What should a pipe band snare drum sound like?

We’ve all got differing opinions of what our drums should sound like.  This includes the journey to getting that sound – how we tune those bad boys!

Let’s take a look at some of the key terms :

Flat, pitchy, bright, dull, dry, loose, wet, snarey, tinny, tubby, metallic, rich, resonant, choked, and there are probably a plethora of other terms we use.  We’ve all seen them before, especially on the score sheets.

What do these terms mean and what are we actually trying to strive for when it comes to the sound of the Scottish snare drum?!  Well, at the end of the day, there is no right and wrong.  Everyone has a different ear, and different taste. Otherwise, we would all listen to the Rihanna, eat Burritos and drink Guinness.  OK, I’m just getting carried away but I’m a fan of them all, haha.

When it comes to drum tone – I know what I like.  Also, I know what I don’t like.  How I get there, well sometimes that depends on the drum, the heads and how it was set up originally.  I really feel like more drummers should get the opportunity to tune their own drum.  In my experience, there is usually one drummer in the corps who tunes all of the drums.  I totally see the benefits of this, as that one person can ensure every drum is treated the same.  However, it also means that 95% of pipe band drummers in the world don’t know how to tune their drum because they have simply never had the chance to.  I had no clue where to start with my drum up until a few years ago.  I have always been fortunate to have had my drum tuned, right back to my Monkstown Mossley days through to my Simon Fraser University days and now in my role as leading drummer with Canterbury.  Over the past few years Bruce Fraser has looked after my drums, and done a great job of it! But I have made more of an effort to ask questions, watch, learn and make mistakes.  430722_367590016605181_169198320_n

Every opportunity I’ve had, I’ve asked questions.  It’s the only way to build the knowledge. And as I alluded to above, I have made mistakes too.  Let’s face it though – how much damage can you really do? Well, not much.  Provided you take your time and follow some simple rules – you’ll be grand. I now have a better understanding of how to set my drum up to get the tone I want.  The biggest lesson I learned this year – don’t keep pushing the tension of the head to get a better sound. It simply doesn’t work like that.

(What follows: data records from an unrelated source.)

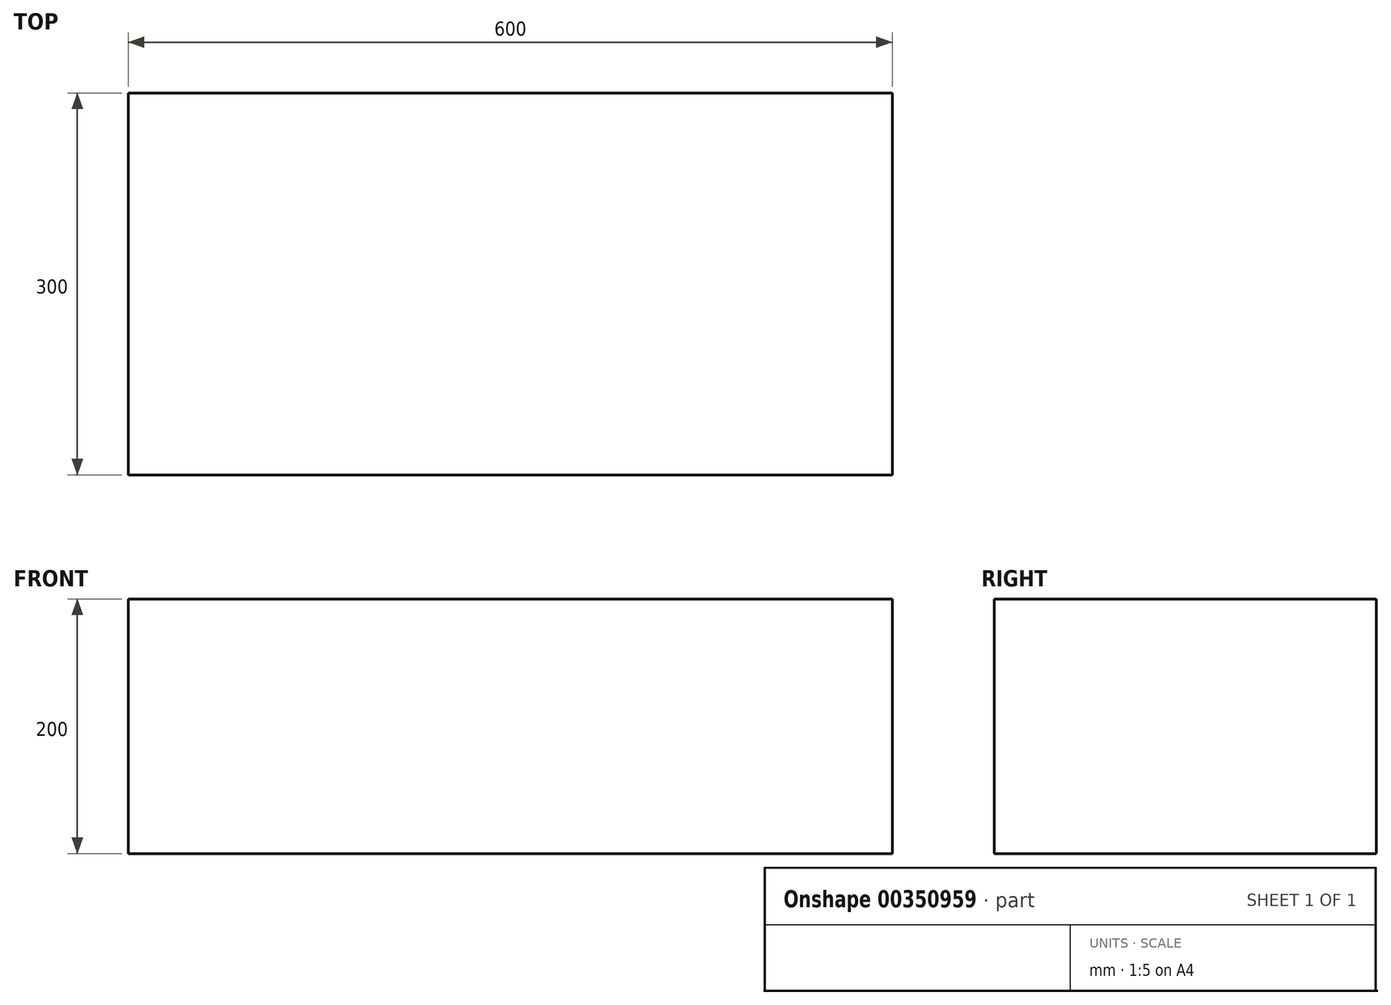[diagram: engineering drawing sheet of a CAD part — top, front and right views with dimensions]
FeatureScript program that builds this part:
annotation { "Feature Type Name" : "Feature", "Feature Type Description" : "" }
export const myFeature = defineFeature(function(context is Context, id is Id, definition is map)
    precondition{}
    {
        {
            var Q0;
            Q0=qCreatedBy(makeId("Front.planeOp"),FACE);
            var sketch = newSketch(context, id + "F0", { "sketchPlane" : qUnion([Q0])});
            skLineSegment(sketch, "E0.bottom", {"start": v(-300, 100) * mm, "end": v(300, 100) * mm});
            skLineSegment(sketch, "E0.top", {"start": v(-300, -100) * mm, "end": v(300, -100) * mm});
            skLineSegment(sketch, "E0.left", {"start": v(-300, 100) * mm, "end": v(-300, -100) * mm});
            skLineSegment(sketch, "E0.right", {"start": v(300, 100) * mm, "end": v(300, -100) * mm});
            skPoint(sketch, "E0.middle", {"position": v(0, 0) * mm});
            skSolve(sketch);
        }
        {
            var Q0;
            Q0 = qSketchRegion(id + "F0", true);
            extrude(context, id + "F1", {"entities" : qUnion([Q0]), "depth" : 300 * mm});
        }
    });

So many drummers have told me that “The drum should be hard as concrete”.  In my experience – that’s rubbish.  In fact, I find that when you go too far with the tension on both heads, you get a sound that is reminiscent to a tin roof being bombarded with a bucket of stones.  The drum has a natural point where it sounds pleasant to the ear.  I know we have been on a mission to chase the bagpipe pitch, but we have still got to ensure our tone is pleasant and rich.  The other big risk of over-tensioning is “BANG”. We all know that terrible sound.

I would love to hear from you about what you think makes a drum sound great. My personal preference is a bright pitch (not through the roof tight though – this is too metallic for my liking), with a rich tonal quality from the bottom head and a great balance of snare response – loose but not falling off! A few sounds in recent years that I have really enjoyed – FMM 2014, 78th Frasers 2014, SFU 2008 and Shotts on more years than I can count.

Who’s right and who’s wrong? What is the perfect sound?


(Please check out the brand-spanking-new COME2DRUM website)


4 thoughts on “What should a pipe band snare drum sound like?

  1. James – I’d venture to suggest there is no perfect sound. How the snares compliment the rest of the drum corps and the piping is probably the thing to aim for. Those difficult to tune and keep tuned bagpipes will make your job a lot harder! Nice article – I enjoyed the read 🙂

  2. James:

    A pleasant tone coming off the drum, when standing a few feet behind or in front of the drum. No ringing or that infamous timbale sound. I like to hear the snares, can’t stand them too tight. I also like to hear the corps matched in sound. We have so many tools now to put that sound together. Let the bottom snare actually act like a snare. It’s the first thing I check when someone asks me to help tune their corps. Most of the bottom snares are as tight as a drawn bow string.